Annie Ernaux, escritora francesa de 82 anos, recebeu esta semana o prêmio Nobel de literatura. Na justificativa do prêmio, a Academia Sueca destacou o tratamento que a autora dá para o tema da memória: “a coragem e a acuidade clínica com a qual ela descobre as raízes, os distanciamentos e os desafios coletivos da memória pessoal”. Embora os seus livros partam sempre da memória pessoal e íntima, essas memórias são sempre atravessadas pelo coletivo, pela memória social e pela história comum.

Imagem de divulgação.
É nesse encontro de memórias que sua obra ganha uma dimensão política, porque o confronto entre a memória pessoal e a coletiva dá o que pensar a respeito de temas como a dominação de classes, o aborto ou a condição social da mulher, dentre outros que ela discute na sua obra. Nesse sentido, a atribuição do prêmio a Anni Ernaux tem uma dimensão política importante. Inclusive porque, embora a França seja o país com o maior número de prêmios Nobel de literatura (16, com este), Ernaux foi a primeira mulher a recebe-lo. Antes dela, o último francês a receber o prêmio foi Patrick Modiano, em 2009.

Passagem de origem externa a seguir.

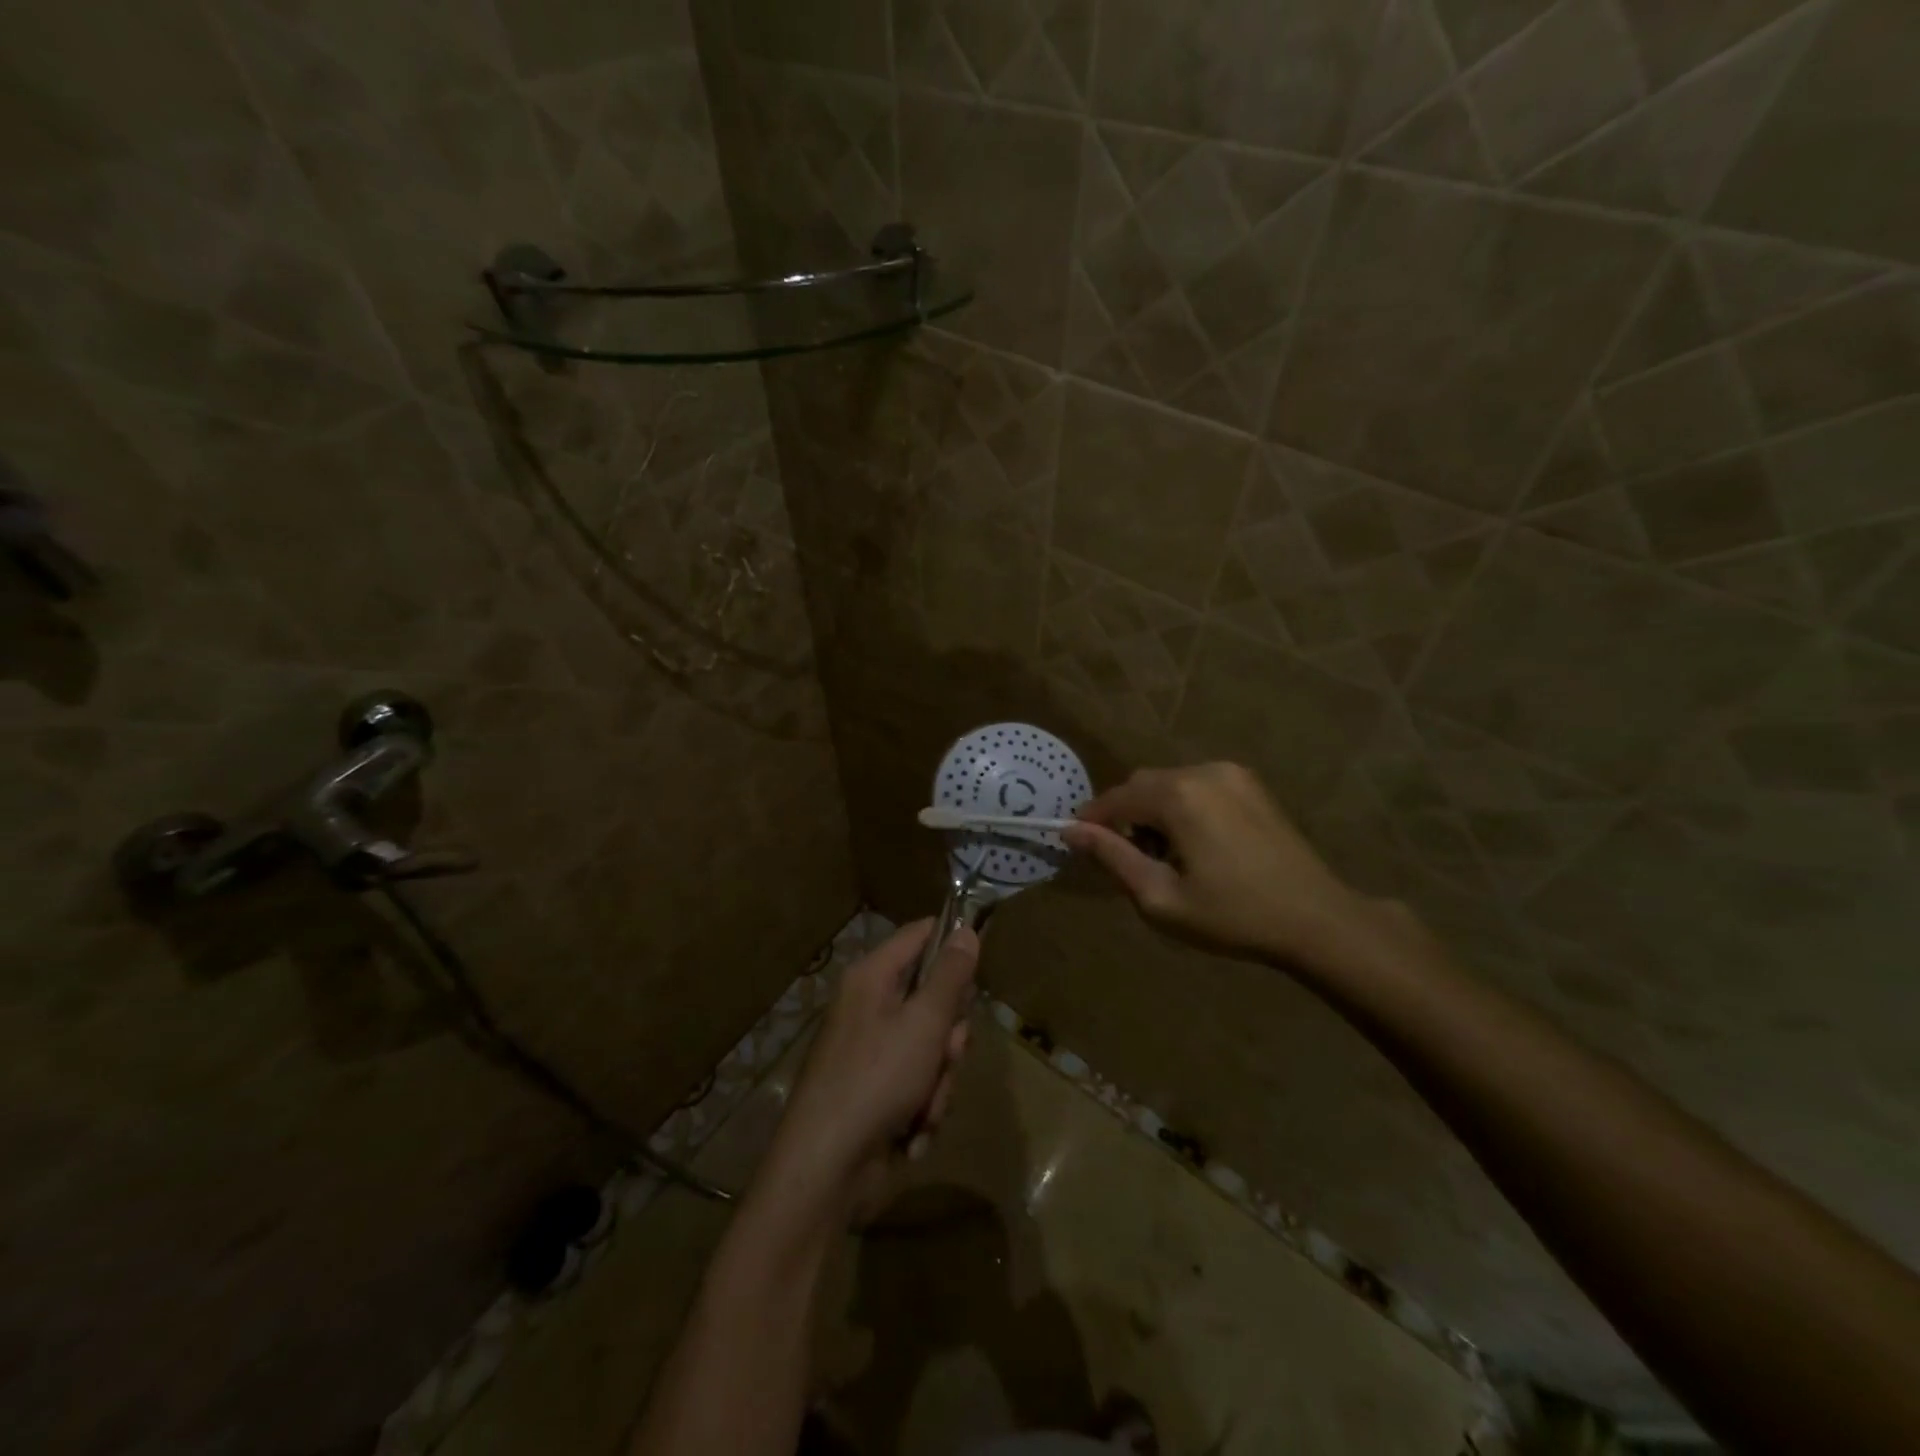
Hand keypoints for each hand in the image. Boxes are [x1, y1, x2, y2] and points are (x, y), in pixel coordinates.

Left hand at [759, 920, 977, 1221]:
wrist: (827, 1169)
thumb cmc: (876, 1079)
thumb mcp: (924, 1022)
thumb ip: (950, 976)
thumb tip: (966, 929)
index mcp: (872, 978)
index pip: (920, 935)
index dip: (953, 945)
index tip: (980, 971)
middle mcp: (870, 1008)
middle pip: (933, 999)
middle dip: (949, 1036)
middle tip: (947, 1053)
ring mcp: (872, 1053)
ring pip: (932, 1048)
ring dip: (939, 1081)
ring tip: (924, 1107)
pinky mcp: (878, 1092)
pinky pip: (919, 1084)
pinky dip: (922, 1108)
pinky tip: (912, 1132)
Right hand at [1061, 763, 1370, 966]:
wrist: (1317, 919)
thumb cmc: (1233, 915)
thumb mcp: (1160, 897)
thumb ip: (1112, 858)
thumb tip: (1072, 832)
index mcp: (1178, 795)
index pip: (1115, 799)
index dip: (1092, 821)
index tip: (1078, 845)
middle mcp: (1202, 771)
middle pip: (1141, 785)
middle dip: (1125, 816)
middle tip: (1131, 860)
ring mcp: (1232, 774)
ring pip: (1169, 783)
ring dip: (1154, 811)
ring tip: (1167, 856)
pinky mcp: (1251, 785)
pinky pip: (1198, 785)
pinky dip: (1182, 806)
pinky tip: (1197, 844)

Ernaux examina, com seus livros, temas complexos, como a vergonha, o ciúme, a inveja, a humilhação. A Academia Sueca também escreveu, na sua justificava da premiação, que Ernaux seria “mais uma etnóloga dela mesma que uma autora de ficção”.
Um exemplo disso é o romance “Les Années”, no qual ela parte de suas memórias pessoais e, aos poucos, por meio de referências e citações decanções, programas de televisão, filmes e debates, vai trançando uma memória coletiva, a memória de uma geração que nasceu durante a guerra e foi marcada pelos existencialismo dos anos 50 e pela liberdade sexual dos anos 60.

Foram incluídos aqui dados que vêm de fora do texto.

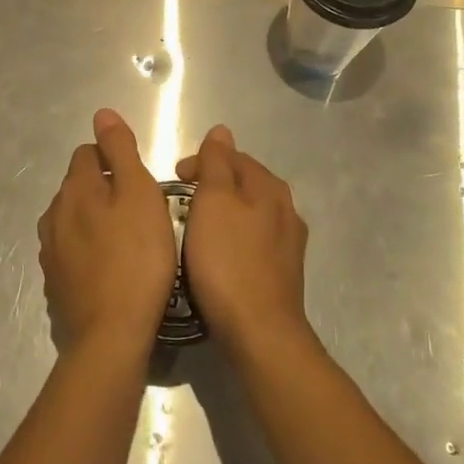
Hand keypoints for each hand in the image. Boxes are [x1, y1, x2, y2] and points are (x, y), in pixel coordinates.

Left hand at [37, 109, 177, 353]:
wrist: (111, 335)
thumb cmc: (137, 258)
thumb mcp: (139, 194)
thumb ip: (121, 150)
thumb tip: (102, 113)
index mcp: (75, 188)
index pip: (88, 153)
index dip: (115, 160)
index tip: (140, 182)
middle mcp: (54, 214)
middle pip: (79, 186)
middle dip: (105, 189)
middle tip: (141, 212)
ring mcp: (50, 251)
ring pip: (74, 219)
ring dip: (96, 220)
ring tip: (128, 241)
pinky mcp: (55, 282)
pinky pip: (72, 251)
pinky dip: (89, 250)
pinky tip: (111, 268)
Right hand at [175, 125, 309, 355]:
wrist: (260, 332)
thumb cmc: (228, 262)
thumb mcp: (213, 202)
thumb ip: (217, 163)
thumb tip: (221, 131)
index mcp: (269, 187)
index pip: (233, 156)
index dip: (202, 160)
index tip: (174, 177)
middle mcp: (286, 209)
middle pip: (244, 183)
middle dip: (213, 185)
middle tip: (180, 202)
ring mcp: (288, 243)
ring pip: (250, 214)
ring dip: (224, 214)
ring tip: (196, 228)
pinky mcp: (283, 273)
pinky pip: (253, 242)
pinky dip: (233, 240)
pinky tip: (219, 256)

Seus livros são bastante acessíveis e costumam ser um sucesso de vendas. Muitos deles venderam mais de 500 mil exemplares e, mais recentemente, ela se tornou um personagem hiper midiatizado, na França, em função da adaptação para o cinam de seus livros “L’Événement” e “Passion Simple”, o primeiro premiado com o Leão de Ouro do Festival de Cinema de Veneza e também com o Prêmio Lumières.
Sua linguagem é cristalina, apesar da complexidade dos temas e da profundidade psicológica dos personagens. Alguns dizem que seu estilo é “clínico”, quase, de fato a linguagem científica de um etnólogo, liberada de todo lirismo. Uma « écriture plate », como dizem.